» Task instructions:
Please tell how many of the lines below contain "dependencies", using only a number.

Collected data
-.-.-

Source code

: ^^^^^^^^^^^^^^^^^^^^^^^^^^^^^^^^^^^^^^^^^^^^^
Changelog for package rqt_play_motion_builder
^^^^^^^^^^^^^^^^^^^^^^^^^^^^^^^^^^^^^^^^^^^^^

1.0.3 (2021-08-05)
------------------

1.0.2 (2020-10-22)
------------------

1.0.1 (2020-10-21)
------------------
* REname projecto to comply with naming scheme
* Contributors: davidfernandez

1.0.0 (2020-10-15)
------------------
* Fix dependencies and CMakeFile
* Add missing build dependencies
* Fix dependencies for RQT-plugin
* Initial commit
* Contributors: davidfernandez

-.-.-

» Exercise output:
3